» SUPPLIED ENTRIES:
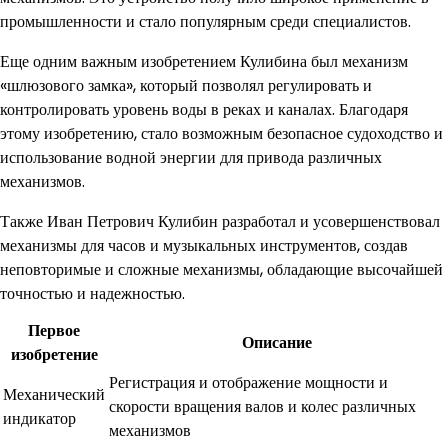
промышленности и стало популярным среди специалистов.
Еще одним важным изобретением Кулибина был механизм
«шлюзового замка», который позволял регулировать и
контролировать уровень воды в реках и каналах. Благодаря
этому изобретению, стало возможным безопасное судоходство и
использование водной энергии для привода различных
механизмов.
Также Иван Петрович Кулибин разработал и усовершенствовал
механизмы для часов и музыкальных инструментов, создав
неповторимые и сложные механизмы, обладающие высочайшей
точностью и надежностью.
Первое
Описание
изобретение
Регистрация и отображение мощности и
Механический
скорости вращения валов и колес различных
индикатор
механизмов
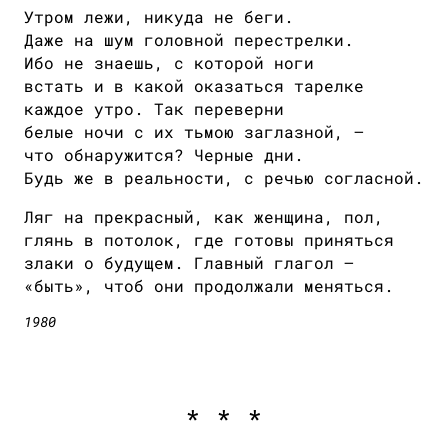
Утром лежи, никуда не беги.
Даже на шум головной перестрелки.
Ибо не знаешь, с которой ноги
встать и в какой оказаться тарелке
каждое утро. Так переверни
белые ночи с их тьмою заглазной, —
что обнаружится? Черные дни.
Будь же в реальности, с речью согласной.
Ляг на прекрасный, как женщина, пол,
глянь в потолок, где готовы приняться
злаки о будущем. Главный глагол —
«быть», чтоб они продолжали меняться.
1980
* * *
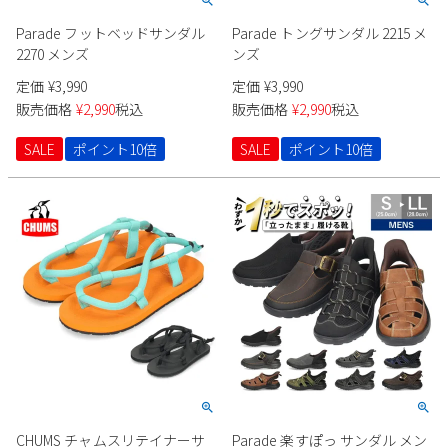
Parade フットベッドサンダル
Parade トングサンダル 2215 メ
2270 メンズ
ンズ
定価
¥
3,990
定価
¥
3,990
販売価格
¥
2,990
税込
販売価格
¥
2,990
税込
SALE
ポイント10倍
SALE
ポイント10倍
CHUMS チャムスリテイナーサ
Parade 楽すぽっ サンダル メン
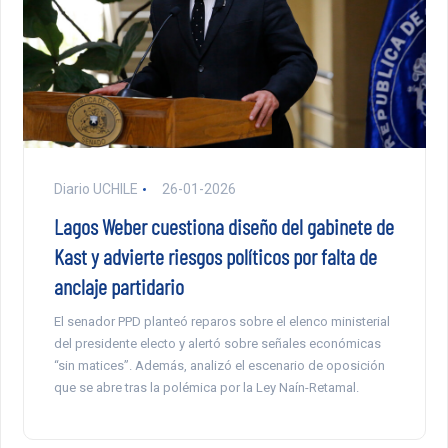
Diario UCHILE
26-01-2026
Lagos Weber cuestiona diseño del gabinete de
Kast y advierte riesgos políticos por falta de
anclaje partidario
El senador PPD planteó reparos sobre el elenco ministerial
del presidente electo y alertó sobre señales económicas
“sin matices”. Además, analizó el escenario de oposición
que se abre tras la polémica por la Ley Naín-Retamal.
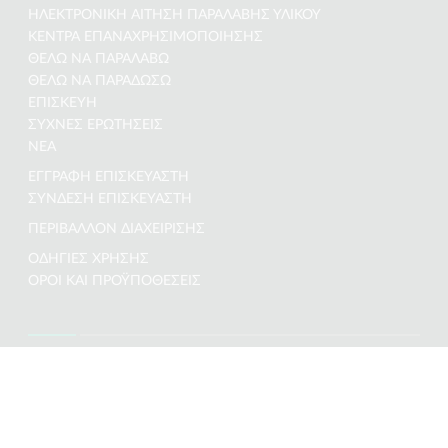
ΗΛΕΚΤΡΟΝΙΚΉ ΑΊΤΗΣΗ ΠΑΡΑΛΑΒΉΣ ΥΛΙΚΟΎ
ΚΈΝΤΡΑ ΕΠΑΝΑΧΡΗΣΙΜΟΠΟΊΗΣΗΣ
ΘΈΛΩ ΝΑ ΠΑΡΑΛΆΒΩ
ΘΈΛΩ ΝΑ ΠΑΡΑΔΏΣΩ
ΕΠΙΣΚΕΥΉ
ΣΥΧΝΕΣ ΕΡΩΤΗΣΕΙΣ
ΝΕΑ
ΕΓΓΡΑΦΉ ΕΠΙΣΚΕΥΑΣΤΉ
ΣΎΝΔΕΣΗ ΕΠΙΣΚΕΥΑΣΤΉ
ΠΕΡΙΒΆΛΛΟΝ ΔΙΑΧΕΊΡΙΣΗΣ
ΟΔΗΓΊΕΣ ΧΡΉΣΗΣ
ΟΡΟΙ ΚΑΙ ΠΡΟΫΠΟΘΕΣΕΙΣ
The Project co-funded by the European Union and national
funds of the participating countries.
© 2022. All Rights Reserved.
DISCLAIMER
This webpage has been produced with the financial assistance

» EXERCISE DESCRIPTION: If a line in the data holds the string "Parade", copy that line.

» SOLUTION TO THE EXERCISE:
Parade フットベッドサンダル
Parade トングサンダル 2215 メ
Parade 楽すぽっ サンダル メン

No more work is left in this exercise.